EXERCISE
Of the entries below, return exactly those lines that fall between the one containing "North Carolina State Board" and the one containing "Queen Debra!​", the two end lines included.

ENTRIES SUPPLIED
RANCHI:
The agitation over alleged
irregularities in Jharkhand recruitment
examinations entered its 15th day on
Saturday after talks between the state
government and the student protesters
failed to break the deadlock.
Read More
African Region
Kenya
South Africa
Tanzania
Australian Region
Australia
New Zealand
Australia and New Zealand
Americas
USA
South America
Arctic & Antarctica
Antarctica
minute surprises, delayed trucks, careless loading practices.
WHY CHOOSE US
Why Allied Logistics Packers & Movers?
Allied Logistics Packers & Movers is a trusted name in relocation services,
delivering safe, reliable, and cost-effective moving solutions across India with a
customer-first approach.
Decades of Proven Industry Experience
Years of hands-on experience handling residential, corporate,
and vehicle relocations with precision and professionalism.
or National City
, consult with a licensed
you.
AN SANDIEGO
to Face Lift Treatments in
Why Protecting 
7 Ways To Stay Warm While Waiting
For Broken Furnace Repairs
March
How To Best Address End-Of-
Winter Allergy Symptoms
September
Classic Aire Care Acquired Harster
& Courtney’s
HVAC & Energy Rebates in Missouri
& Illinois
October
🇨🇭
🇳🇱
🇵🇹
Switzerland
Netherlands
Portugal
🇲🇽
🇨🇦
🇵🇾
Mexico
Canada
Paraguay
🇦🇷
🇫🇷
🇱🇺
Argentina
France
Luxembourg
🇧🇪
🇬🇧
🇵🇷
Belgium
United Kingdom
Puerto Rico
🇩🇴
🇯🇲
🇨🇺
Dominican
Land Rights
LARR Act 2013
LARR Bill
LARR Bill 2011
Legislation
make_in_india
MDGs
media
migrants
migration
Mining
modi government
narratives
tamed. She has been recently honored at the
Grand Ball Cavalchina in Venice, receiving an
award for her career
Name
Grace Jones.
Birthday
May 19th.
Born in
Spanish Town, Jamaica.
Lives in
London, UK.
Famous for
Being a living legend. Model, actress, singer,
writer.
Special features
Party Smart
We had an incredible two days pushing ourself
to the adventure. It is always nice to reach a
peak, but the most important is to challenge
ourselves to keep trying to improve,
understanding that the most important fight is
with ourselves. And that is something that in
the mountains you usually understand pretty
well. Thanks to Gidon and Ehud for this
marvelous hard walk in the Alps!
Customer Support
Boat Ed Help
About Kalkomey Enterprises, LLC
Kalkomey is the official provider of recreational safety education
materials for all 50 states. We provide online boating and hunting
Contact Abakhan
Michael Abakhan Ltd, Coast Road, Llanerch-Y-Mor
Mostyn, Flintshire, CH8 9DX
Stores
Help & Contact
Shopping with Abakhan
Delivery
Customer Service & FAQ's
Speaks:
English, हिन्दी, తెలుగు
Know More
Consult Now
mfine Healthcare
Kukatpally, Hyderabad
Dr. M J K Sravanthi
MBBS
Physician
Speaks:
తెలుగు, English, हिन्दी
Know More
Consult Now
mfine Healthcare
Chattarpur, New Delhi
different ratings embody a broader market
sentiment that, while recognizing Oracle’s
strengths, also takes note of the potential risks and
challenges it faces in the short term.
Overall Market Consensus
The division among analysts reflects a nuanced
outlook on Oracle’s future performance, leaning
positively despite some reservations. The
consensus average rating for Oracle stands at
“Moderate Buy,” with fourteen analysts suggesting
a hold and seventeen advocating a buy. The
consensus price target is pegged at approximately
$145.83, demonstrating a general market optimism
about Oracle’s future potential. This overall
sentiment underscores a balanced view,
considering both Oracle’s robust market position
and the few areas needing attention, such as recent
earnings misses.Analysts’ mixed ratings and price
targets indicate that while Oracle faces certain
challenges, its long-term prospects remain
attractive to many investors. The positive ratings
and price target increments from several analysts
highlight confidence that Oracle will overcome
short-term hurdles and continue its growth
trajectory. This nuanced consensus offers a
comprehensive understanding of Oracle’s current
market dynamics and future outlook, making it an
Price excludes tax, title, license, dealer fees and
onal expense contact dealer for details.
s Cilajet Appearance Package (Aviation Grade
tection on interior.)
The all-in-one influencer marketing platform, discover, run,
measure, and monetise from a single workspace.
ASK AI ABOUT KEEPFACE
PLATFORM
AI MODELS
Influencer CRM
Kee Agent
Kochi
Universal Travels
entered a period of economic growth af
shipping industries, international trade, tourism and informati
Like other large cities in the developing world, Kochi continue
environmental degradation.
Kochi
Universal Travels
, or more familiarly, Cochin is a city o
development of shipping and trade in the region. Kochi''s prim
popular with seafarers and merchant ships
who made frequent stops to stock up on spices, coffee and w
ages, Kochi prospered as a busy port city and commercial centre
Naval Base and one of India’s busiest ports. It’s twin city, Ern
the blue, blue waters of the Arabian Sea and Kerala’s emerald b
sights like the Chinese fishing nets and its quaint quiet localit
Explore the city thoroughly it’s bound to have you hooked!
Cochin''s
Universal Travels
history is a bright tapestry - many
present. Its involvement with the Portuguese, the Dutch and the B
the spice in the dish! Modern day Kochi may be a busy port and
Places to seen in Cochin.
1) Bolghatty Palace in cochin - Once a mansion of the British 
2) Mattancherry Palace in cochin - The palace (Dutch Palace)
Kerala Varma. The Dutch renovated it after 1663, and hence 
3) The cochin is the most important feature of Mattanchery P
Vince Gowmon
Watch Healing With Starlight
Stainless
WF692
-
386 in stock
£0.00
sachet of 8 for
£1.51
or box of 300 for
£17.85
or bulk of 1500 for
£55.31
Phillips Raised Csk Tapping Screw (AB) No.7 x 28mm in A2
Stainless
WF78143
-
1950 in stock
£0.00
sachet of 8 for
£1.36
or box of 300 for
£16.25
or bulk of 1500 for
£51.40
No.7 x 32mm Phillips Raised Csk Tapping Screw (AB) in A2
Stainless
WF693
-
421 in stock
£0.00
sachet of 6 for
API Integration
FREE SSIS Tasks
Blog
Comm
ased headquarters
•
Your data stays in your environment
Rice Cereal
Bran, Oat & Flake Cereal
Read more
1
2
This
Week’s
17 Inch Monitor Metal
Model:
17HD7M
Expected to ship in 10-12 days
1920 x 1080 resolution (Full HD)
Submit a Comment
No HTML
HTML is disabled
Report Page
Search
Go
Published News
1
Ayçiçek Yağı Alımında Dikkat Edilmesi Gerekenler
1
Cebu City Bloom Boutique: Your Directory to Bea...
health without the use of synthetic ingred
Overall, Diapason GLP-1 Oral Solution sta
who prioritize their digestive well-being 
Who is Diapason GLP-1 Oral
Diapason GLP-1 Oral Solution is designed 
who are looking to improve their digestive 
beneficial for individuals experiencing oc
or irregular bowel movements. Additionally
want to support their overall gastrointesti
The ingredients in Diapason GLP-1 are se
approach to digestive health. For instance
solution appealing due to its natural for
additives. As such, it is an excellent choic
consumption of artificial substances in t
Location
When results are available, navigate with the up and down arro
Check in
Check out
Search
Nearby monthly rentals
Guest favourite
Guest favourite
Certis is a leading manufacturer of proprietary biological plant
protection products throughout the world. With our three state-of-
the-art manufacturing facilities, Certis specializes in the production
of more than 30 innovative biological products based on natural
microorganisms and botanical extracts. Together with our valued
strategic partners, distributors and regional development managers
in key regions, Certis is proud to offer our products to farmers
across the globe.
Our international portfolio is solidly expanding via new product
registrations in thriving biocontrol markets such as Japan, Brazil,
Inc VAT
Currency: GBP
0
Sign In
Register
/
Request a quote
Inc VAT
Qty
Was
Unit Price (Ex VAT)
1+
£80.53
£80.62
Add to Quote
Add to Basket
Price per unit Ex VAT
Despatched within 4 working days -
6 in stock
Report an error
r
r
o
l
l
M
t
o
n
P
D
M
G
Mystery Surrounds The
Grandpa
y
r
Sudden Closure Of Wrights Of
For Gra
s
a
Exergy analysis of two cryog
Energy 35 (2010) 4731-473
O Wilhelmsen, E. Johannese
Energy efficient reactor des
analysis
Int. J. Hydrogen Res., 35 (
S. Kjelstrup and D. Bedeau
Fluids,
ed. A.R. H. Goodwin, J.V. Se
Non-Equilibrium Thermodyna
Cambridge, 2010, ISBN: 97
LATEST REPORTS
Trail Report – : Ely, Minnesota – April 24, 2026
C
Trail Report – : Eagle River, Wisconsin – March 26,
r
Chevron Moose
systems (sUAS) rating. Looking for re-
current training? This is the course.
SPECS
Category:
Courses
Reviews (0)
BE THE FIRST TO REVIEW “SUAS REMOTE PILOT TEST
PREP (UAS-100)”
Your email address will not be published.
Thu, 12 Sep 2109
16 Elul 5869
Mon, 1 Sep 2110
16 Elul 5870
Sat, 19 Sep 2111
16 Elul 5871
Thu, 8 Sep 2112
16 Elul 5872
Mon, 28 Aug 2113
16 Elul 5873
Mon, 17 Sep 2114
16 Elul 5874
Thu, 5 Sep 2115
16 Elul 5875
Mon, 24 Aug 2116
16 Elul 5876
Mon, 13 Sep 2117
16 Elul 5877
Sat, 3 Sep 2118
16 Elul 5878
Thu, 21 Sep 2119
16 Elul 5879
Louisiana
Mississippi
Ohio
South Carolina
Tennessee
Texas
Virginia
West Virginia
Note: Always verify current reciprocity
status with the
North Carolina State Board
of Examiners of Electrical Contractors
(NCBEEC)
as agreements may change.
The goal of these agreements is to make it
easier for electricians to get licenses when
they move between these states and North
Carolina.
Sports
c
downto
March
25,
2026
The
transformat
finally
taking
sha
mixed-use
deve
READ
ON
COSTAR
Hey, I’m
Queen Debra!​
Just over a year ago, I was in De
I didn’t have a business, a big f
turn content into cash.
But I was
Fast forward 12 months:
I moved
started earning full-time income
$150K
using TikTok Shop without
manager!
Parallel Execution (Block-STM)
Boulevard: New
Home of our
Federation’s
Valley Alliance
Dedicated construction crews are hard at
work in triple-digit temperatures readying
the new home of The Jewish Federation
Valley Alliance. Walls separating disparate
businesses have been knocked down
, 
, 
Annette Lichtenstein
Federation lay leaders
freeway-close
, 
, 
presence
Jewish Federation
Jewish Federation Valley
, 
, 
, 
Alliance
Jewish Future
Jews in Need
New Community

EXERCISE ANSWER
North Carolina State Board
of Examiners of Electrical Contractors
(NCBEEC)
as agreements may change.
The goal of these agreements is to make it
easier for electricians to get licenses when
they move between these states and North
Carolina.
Sports
c
downto
March
25,
2026
The
transformat
finally
taking
sha
mixed-use
deve
READ
ON
COSTAR
Hey, I’m
Queen Debra!​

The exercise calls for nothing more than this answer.